Whilst a company and its directors remain separate legal entities, the winding-up of the business does not always result in a risk-free outcome for its board members. In fact, it can often signal the beginning of far more turbulent times for the directors and their professional futures. So, with global insolvencies on a sharp rise, it’s more important than ever for directors to grasp the legal issues they could face, personally and professionally.
Directors can face legal action by way of Disqualification of Directors orders under sections 168D and 168H of the Companies (Winding Up and Miscellaneous Provisions) Ordinance (Cap. 32), or CWUMPO. If granted, they would be barred from acting as a director of any company, or be concerned with (or take part in) the promotion, formation or management of a company for up to 15 years.
Is the failure by directors to ensure payment of wages to employees sufficient to attract a disqualification order? This was the question in the decision of the Official Receiver v Samuel Ajmal Victor , where the official receiver applied for a disqualification order against one of the directors. The company in question developed an electronic transaction processing platform and its operating expenses were sustained by shareholders’ fund injections and allotment of shares, including HK$5M by shareholder allotment injection in October 2012. Although the platform had been developed and looked promising, it proved to be too advanced for the market at the time and, by early 2013, the company was unable to generate any revenues.

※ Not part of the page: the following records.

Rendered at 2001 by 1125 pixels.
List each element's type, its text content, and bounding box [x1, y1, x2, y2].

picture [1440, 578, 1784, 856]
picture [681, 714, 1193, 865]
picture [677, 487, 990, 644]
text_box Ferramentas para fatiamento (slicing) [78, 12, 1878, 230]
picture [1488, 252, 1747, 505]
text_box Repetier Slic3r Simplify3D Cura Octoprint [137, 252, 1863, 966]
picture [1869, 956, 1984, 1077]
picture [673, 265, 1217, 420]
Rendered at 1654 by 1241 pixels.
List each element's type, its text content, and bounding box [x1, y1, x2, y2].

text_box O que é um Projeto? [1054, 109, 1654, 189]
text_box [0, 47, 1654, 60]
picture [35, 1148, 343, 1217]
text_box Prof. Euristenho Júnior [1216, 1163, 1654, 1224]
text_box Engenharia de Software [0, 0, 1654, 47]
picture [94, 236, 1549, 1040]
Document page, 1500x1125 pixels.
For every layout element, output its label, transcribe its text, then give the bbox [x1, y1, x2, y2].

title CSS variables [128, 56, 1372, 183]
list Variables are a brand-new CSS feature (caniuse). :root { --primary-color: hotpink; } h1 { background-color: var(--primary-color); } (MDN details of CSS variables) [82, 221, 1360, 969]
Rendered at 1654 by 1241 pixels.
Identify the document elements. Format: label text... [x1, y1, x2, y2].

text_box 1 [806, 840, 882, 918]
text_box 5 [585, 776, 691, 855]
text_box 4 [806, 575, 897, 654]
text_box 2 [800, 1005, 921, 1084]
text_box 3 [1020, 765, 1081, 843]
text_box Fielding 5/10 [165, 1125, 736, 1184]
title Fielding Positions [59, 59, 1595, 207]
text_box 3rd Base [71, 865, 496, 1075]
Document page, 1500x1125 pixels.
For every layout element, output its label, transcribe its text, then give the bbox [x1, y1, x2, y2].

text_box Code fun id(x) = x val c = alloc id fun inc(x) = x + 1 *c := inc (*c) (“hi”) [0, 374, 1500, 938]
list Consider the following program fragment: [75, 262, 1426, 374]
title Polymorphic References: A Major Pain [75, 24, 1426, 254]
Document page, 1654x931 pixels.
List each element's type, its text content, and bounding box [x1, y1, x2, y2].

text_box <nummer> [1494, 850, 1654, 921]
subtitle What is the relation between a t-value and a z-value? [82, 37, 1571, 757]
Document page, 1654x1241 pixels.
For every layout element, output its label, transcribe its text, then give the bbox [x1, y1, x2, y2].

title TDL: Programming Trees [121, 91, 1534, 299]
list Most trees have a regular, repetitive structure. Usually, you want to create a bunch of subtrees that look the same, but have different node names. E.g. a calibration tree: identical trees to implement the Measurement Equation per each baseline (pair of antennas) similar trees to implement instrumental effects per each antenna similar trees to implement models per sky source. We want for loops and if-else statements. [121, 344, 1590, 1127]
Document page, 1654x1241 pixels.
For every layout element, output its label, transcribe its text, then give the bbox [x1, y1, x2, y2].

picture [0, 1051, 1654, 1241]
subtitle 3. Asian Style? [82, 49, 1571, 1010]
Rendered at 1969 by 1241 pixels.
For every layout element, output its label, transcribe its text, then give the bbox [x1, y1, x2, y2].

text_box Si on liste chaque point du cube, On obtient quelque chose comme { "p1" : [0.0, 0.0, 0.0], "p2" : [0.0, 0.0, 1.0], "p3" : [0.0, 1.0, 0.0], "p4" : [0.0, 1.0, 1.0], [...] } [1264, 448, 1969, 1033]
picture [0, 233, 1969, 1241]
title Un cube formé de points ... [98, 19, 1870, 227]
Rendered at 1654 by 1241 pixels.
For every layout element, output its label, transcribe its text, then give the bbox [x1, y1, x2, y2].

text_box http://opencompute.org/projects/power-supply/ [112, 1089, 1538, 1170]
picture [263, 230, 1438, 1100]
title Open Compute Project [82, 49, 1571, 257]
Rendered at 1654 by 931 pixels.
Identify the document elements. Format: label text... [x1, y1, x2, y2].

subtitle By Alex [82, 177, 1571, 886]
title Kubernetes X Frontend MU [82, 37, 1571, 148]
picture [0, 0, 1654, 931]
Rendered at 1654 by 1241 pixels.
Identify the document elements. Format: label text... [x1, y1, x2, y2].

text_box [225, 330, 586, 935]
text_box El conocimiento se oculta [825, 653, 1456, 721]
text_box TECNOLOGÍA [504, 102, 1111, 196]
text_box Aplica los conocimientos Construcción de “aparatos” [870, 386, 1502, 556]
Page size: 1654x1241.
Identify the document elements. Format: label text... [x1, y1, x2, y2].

The director made efforts to seek outside investments and, in May that year, an interested outside investor proposed to acquire the platform for US$500,000. The company had immediate liabilities, including employee wages, which it was unable to meet and, as such, negotiations continued regarding the method of payment and how much of those liabilities would be. Meetings were held with employees to explain the deal which could save the company and ensure payments of salary. The director asked if employees would agree to continue working with delayed payment of wages and, whilst some disagreed and left with their full wages paid, others agreed and stayed, expressing their faith in the platform and the deal, defined with a deferral agreement.
The outsider paid the consideration US$500,000 as an upfront loan, secured by the director’s personal guarantee and charged against the platform, for paying some creditors, employees and operational costs. A term sheet was signed in September 2013, with the outsider acknowledging the creditors with whom to negotiate the repayment schemes with.
However, further negotiations on the deal failed. Staff who agreed to stay, having not been paid between May to September, left upon being informed of the failure. Staff (including the director) applied to the Labour Tribunal claiming outstanding wages, which were granted in terms in default of the company’s appearance. By November 2013, the company went into voluntary liquidation.
The test for disqualification of directors, as stated in CWUMPO, is coined in broad terms: “the Court shall disqualify a person where it is satisfied that (i) he is/has been a director of a company which has become insolvent during/after his directorship, and (ii) his conduct as director of that company makes him “unfit to be concerned in the management of a company”. The CWUMPO, however, does not go on to define unfitness and must be deduced from case law.
The official receiver based its application for disqualification of the director on the failure to ensure due payment of employee wages. It alleged inter alia that the director should have used the HK$5M funds from October 2012 and US$500,000 from the deal to pay wages as a top priority. The official receiver alleged it was no defence that the director was seeking outside investments, and denied the existence and validity of the deferral agreement. Employees’ wages are preferential debts enjoying priority in distribution in liquidation, and non-payment of wages without reasonable excuse is a criminal offence under the Employment Ordinance (Cap. 57), therefore, the official receiver claimed, a breach of such duty itself satisfies “unfitness” and the deferral agreement and deal provide no defence.
After the trial, the court was in favour of the director and found that there was no unfitness. Failure to pay wages by a company does not justify or mandate granting a disqualification against a company director and is only a relevant conduction for consideration. Ordinary commercial misjudgment is not enough. In situations where the director in question had to decide whether to continue operating the company’s business at a loss (or with wages unpaid), the test for unfitness is “whether the director knew, or ought to have concluded, that there was no reasonable prospect that the company would avoid going into insolvent liquidation”.
The court must consider all circumstances of the case to decide whether such failure to pay was caused by the director’s lack of commercial probity, gross negligence or total incompetence in managing the affairs of the company. The basis and reasonableness for believing in the prospect of paying debts concerned in the future, including the likelihood of finding “white knight” investments and the efforts made by the relevant director, is important. Equally, the nature of the business and the circumstances leading to its demise, and whether relevant creditors (in this case, the employees) were voluntary creditors (i.e. they made an informed decision to agree to deferral of payment) are key considerations. Relevant also is whether the decision to continue operating would have benefited the director to the detriment of general creditors, putting personal interest first.
The court’s nuanced approach to the decision makes one thing very clear: directors of businesses facing financial difficulties must not assume that they can wind up their business with impunity. Instead, they would be well-advised to seek legal advice on the steps ahead, gathering evidence on the circumstances leading to insolvency along the way.